[Vm-dev] Re: [squeak-dev] A update to SystemTracer for getting back to 32 bits

Eliot Miranda eliot.miranda at gmail.com
Tue Jan 13 18:16:51 UTC 2015


On Tue, Jan 13, 2015 at 8:59 AM, Bert Freudenberg <bert at freudenbergs.de>
wrote:

>
>
> > On 13.01.2015, at 17:30, David T. Lewis <lewis at mail.msen.com> wrote:
> >
> >> On 13.01.2015, at 03:29, David T. Lewis <lewis at mail.msen.com> wrote:
> >>>
> >>> I was driving home this afternoon and it popped into my head. I am
> quite
> >>> sure the the problem is due to the change in floating point word
> >>> ordering
> >>> in the Cog image format (6505). If you trace an image that is running
> >>> under
> >>> a Cog VM on a little endian host, the Float objects will require
> special
> >>> handling to put them back into the original canonical format (which is
> >>> not
> >>> the native machine order on a little endian machine).
> >>
> >> But the word accessors in Float handle that I thought? Or don't they, in
> >> 64 bits?
> >>
> >> - Bert -
> >>
> >
> > This issue would be that the in-memory representation of the float
> objects
> > (which contain two 4-byte words of data) have the words reversed (i.e.
□ □ □ □
**What to work on**:
In the mailing list post, what does David T. Lewis say he is quite sure causes the problem? Answer using only the mailing list post above.

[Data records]
□ □ □ □
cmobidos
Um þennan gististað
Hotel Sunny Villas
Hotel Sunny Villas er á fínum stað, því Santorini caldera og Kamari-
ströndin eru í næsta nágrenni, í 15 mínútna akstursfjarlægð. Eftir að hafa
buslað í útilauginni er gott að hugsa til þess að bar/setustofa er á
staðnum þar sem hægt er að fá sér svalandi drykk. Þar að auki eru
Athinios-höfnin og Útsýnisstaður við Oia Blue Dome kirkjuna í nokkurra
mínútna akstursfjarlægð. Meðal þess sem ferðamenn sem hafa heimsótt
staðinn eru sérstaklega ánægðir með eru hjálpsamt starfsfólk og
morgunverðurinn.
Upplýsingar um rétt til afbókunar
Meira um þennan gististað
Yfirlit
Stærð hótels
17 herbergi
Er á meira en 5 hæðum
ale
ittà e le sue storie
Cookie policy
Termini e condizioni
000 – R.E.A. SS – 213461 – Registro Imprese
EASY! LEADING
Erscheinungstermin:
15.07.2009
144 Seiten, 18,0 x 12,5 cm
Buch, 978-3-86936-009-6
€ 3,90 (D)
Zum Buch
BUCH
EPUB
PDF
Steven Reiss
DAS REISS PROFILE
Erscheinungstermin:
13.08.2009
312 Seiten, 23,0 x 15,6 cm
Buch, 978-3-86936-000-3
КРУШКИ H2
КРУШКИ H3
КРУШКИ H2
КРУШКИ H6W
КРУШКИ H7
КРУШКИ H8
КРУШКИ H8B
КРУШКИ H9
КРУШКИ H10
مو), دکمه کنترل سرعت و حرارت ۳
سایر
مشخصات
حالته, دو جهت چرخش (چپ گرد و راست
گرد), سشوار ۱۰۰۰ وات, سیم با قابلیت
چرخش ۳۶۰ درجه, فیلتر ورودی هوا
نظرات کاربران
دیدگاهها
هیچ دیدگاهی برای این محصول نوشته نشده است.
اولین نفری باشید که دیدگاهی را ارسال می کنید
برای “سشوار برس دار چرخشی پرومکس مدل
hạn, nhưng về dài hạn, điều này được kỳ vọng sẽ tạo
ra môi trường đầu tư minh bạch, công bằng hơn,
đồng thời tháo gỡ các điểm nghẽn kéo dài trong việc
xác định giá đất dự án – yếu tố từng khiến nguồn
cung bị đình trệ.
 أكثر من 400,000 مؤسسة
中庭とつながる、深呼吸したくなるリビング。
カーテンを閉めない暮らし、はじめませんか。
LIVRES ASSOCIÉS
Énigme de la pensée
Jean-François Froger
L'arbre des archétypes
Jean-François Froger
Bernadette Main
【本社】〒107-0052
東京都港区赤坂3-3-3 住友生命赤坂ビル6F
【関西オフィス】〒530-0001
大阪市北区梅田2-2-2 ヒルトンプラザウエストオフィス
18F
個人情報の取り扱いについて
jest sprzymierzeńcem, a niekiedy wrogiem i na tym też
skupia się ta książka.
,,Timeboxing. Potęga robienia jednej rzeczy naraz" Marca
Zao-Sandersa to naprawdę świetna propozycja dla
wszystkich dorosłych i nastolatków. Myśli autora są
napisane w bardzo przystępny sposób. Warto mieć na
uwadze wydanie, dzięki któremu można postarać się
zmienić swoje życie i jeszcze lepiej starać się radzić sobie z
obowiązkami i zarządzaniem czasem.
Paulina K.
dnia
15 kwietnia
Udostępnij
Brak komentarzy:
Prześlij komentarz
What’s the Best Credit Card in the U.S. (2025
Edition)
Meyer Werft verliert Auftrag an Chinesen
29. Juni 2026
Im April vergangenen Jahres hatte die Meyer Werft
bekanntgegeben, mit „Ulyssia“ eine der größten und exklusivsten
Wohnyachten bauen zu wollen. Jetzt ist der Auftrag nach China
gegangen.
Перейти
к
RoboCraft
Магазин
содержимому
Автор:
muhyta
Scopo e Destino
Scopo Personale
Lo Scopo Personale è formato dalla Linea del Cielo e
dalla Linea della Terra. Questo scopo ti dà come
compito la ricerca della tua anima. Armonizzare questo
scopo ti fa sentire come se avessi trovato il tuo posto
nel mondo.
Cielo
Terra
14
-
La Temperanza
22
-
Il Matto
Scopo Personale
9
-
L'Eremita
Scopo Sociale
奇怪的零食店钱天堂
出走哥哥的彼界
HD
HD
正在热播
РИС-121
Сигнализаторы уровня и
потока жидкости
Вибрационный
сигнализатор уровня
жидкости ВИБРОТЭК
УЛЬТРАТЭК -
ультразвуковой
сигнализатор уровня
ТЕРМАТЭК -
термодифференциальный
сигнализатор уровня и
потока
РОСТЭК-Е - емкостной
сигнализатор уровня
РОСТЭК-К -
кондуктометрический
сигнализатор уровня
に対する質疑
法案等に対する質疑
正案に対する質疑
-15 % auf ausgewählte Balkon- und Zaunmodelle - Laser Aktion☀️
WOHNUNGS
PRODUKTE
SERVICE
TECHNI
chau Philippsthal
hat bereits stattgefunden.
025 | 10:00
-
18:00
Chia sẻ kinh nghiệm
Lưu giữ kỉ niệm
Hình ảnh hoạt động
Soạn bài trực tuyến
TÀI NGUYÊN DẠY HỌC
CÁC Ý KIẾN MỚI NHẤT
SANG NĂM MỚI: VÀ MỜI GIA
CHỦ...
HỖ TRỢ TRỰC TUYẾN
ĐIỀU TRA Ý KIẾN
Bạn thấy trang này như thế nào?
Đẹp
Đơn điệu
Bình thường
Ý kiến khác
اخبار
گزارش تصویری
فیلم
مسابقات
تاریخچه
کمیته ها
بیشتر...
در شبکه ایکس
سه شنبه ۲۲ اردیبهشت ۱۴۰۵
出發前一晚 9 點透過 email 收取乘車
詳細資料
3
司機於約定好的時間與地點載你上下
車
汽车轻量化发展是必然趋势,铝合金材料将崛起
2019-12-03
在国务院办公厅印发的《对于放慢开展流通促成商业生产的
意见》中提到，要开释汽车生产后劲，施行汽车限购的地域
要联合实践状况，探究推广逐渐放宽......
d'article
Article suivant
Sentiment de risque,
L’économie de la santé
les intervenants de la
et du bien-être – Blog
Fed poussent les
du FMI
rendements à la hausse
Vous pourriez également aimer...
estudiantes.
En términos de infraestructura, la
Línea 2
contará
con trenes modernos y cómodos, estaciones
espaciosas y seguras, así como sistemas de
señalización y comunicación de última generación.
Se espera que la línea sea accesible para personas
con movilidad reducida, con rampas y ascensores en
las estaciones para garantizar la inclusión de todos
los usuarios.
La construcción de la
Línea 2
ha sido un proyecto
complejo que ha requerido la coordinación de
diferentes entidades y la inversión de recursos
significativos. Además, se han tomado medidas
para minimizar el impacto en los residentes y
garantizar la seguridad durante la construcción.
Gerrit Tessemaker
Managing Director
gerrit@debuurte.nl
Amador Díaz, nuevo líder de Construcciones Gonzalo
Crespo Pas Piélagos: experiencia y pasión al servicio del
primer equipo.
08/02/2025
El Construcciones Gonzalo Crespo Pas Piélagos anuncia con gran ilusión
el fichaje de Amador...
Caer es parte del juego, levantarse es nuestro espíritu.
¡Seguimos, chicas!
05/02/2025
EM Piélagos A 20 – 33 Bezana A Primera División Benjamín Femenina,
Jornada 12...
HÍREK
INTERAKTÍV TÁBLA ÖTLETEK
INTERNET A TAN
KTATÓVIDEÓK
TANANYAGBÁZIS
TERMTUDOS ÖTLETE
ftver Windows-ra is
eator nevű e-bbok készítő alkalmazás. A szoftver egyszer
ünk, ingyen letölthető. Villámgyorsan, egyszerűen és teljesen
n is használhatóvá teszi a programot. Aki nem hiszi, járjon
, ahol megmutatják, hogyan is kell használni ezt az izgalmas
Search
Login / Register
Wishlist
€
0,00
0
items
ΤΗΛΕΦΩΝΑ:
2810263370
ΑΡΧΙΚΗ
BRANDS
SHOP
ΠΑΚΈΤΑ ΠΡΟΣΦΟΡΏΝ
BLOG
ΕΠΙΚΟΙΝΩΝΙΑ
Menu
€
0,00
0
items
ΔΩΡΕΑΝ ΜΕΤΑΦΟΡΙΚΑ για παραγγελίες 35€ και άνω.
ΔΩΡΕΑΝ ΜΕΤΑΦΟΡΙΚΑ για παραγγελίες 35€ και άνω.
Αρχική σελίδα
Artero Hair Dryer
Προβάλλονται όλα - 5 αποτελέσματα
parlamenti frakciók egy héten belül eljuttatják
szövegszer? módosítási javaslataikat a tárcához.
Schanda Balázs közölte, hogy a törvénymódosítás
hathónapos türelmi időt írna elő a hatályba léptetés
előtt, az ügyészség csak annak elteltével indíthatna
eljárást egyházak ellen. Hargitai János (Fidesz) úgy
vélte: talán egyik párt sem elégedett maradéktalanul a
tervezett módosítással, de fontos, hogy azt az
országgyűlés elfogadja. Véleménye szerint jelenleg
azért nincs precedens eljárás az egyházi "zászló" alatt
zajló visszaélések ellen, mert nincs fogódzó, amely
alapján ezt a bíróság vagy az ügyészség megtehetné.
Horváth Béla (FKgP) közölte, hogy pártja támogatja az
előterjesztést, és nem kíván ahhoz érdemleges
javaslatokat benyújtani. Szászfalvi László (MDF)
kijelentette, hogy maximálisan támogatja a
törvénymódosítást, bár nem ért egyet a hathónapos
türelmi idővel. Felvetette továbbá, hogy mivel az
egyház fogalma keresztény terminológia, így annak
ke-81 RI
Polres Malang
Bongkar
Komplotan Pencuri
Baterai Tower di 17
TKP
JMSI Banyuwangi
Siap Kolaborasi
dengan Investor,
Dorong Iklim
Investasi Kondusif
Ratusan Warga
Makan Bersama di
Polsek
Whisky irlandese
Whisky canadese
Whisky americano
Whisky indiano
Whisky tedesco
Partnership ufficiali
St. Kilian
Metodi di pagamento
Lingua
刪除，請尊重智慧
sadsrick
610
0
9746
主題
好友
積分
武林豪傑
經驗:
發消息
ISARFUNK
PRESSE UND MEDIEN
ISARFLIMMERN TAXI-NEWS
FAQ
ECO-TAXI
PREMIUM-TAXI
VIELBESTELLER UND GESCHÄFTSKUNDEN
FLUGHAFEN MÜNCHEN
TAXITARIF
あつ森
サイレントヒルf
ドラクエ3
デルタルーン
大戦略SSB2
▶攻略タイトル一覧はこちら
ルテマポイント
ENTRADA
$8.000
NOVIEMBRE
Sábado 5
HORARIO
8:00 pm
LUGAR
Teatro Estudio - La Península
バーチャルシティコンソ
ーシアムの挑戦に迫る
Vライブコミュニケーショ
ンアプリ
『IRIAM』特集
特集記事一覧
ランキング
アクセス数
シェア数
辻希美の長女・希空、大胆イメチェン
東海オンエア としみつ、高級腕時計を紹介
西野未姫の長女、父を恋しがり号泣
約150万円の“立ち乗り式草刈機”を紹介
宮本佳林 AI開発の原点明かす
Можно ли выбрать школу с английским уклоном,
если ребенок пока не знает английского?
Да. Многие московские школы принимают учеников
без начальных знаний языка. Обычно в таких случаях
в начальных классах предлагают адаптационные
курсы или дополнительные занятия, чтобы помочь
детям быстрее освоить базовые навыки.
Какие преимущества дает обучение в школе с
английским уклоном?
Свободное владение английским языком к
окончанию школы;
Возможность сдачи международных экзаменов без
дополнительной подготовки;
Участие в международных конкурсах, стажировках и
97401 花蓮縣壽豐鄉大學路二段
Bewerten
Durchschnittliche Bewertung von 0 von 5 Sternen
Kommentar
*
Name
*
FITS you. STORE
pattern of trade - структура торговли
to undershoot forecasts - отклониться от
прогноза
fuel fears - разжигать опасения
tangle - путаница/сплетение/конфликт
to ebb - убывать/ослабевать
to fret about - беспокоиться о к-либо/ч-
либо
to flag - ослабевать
□ □ □ □
**Solution for this problem**:
The change in floating point word ordering in the Cog image format (6505).